Since 2012, all Argentine citizens over the age of 16 have the right to vote, and the electoral roll is compiled annually. For this study, the 2015 Electoral Registry and national death records from 2005 to 2017 were used, as they share the same territorial data organisation. We analysed publicly available anonymous information. According to Argentine legislation, ethical approval was not required in these cases.
The Surnames of the Volga Germans
Surnames are sociocultural variables that result from historical and cultural processes. They are an important resource in bioanthropology and human population genetics. The linguistic and/or geographic origin of surnames can serve as a proxy for ethnicity in demographic and spatial analyses (Mateos, Reference Mateos2014; Albeck et al., Reference Albeck, Alfaro, Dipierri and Chaves2017). A list of surnames was compiled using the information available on the websites of the aforementioned associations of Volga German descendants.
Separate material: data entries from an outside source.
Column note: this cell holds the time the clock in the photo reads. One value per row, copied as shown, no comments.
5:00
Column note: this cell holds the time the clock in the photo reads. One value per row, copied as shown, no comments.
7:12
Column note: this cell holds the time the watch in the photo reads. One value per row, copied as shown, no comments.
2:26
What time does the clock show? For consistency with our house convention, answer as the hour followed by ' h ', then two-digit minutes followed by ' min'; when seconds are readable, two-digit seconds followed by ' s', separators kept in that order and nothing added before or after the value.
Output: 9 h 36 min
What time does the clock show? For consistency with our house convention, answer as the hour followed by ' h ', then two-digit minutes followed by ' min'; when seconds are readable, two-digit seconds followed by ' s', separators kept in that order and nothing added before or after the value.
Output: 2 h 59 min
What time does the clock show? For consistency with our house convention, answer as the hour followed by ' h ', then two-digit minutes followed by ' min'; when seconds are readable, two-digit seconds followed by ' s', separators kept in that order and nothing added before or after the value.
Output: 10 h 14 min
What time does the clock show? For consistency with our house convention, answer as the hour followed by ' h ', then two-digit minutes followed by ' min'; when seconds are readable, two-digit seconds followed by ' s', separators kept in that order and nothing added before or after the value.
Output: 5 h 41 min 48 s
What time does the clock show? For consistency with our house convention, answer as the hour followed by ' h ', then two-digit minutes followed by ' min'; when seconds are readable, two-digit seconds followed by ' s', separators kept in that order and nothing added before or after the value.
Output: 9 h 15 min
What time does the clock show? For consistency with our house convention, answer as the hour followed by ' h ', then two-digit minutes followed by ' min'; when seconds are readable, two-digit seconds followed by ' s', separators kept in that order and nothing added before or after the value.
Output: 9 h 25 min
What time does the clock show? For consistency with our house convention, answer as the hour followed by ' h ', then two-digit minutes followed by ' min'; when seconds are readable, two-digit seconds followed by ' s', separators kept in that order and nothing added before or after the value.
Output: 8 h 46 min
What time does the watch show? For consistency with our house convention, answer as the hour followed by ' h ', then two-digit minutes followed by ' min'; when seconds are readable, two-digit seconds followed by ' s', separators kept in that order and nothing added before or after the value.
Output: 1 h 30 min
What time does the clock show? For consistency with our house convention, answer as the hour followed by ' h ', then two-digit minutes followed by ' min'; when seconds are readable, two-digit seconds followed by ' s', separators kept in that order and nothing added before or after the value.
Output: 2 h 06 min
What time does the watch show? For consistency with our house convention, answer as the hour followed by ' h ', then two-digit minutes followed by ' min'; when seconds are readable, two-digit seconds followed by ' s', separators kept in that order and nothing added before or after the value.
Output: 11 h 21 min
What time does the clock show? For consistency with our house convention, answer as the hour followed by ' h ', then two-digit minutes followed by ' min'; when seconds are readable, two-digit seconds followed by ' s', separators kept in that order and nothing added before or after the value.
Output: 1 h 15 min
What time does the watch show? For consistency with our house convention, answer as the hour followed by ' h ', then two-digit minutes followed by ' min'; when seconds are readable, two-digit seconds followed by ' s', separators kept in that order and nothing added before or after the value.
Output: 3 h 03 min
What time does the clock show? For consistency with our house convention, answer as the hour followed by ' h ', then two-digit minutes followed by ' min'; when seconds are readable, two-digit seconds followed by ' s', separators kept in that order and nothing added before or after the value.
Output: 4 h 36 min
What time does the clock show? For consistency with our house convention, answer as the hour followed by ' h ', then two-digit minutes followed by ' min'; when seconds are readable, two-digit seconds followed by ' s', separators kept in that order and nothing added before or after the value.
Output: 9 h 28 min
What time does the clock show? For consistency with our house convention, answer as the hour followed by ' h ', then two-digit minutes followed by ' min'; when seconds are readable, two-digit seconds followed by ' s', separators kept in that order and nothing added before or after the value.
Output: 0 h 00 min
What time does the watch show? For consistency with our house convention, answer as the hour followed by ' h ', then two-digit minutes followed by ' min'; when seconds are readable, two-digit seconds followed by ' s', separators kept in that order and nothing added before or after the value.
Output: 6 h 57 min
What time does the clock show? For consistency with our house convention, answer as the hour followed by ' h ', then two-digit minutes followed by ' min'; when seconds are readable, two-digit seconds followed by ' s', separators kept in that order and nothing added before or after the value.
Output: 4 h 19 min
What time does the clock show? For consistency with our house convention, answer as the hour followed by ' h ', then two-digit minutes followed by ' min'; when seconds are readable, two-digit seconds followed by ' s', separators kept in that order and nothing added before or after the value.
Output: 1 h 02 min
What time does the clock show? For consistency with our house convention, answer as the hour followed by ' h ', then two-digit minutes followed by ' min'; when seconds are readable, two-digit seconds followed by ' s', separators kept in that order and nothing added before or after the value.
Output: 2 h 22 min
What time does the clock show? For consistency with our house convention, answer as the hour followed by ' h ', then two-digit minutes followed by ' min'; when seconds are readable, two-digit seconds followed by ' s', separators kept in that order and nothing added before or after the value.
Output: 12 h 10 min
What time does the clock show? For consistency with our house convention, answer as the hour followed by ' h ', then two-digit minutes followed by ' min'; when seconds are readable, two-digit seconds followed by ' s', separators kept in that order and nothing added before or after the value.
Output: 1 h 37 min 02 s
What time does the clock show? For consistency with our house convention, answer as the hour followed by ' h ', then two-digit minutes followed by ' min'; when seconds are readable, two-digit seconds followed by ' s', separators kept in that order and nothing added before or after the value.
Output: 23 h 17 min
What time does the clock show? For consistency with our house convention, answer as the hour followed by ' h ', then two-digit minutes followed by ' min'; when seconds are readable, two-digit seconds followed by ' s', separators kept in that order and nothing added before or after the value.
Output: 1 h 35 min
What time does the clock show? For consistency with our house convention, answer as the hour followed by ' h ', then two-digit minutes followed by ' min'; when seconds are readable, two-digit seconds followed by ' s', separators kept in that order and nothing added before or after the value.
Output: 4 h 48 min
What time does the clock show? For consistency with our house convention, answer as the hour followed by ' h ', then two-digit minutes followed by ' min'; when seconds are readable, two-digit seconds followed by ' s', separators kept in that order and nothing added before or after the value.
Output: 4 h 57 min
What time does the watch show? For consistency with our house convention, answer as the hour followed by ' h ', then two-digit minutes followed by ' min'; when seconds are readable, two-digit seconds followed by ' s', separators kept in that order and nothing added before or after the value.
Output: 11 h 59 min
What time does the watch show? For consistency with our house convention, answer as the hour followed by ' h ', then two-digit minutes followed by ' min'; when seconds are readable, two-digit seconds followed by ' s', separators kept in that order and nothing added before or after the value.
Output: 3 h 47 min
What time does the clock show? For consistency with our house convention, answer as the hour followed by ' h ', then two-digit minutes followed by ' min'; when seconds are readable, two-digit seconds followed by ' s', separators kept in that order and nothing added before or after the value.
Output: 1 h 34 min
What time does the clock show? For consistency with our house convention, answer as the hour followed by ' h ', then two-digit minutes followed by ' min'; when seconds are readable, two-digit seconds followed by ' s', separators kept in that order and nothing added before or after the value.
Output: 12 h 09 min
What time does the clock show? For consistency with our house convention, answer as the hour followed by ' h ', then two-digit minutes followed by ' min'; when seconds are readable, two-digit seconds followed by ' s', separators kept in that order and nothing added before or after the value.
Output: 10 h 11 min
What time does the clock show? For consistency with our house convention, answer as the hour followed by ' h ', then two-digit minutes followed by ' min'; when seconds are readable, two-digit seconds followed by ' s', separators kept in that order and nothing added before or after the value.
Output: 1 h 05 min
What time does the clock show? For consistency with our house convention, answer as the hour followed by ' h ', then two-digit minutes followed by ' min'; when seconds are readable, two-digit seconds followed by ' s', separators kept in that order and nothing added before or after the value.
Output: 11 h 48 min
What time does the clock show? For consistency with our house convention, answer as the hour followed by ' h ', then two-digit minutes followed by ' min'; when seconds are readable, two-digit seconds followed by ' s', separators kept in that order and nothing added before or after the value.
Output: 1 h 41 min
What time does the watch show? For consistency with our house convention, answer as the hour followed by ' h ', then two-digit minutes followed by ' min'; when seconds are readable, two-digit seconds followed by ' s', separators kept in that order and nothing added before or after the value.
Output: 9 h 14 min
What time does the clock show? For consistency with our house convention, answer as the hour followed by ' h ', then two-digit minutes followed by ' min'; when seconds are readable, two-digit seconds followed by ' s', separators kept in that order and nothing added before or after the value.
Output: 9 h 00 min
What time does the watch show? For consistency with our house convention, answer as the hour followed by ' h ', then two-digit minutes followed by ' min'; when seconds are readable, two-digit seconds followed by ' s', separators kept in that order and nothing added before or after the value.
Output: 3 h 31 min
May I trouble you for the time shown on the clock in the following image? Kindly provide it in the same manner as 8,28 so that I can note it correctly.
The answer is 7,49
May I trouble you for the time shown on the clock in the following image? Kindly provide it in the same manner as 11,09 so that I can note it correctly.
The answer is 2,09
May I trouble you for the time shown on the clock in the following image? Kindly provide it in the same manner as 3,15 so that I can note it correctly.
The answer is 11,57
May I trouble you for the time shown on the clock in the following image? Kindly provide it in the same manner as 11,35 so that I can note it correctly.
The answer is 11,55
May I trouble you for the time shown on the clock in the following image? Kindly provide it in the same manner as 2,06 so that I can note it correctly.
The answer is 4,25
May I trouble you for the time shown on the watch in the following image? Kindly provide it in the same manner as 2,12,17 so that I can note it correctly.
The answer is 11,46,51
The study compared the 50 most common Volga surnames (VSs) in Argentina to the 50 most common surnames in the State of Hesse, Germany, as provided by Forebears (https://forebears.io/germany/hesse#surnames), and the 50 most common German surnames (excluding the State of Hesse) based on telephone user records of 30,000,000 individuals used by Rodriguez-Larralde et al. (1978). To ensure accuracy, a conservative approach was adopted for the comparative analysis, due to the potential for incorrect surname recording during migration in the 19th century. The threshold for homonymy was set at the difference of a diacritical mark or accent, such as a dieresis.
Using the Bulsarapp application (Morales et al., Reference Morales, Navarro, Cintas, González-José, Ramallo and Delrieux2021), surnames of Volga origin found in the 2015 electoral register were georeferenced. The frequency of these surnames was calculated by determining the number of individuals with VSs per 1000 voters (VS*1000) at the departmental, provincial, and regional levels.
Deaths due to Alzheimer’s disease
Although the death certificate is an official document signed by a medical professional, it may contain inaccuracies if data on the general state of health prior to death is not well known or would require forensic examinations to be conclusive. Therefore, we have used a broad criterion to select the following ICD 10 codes: G30.0 (AD with early onset, usually before the age of 65), G30.1 (AD with late onset, usually after the age of 65), G30.8 (other AD), G30.9 (Alzheimer disease, unspecified), and G31 (other degenerative diseases of nervous system, not elsewhere classified). The DEIS (2023) provided the time series of the number of deaths reported in Argentina from 2005 to 2017. Specific death rates (SDRs) related to AD were calculated per 1000 deaths (AD*1000) at departmental, provincial, and regional levels for the entire period.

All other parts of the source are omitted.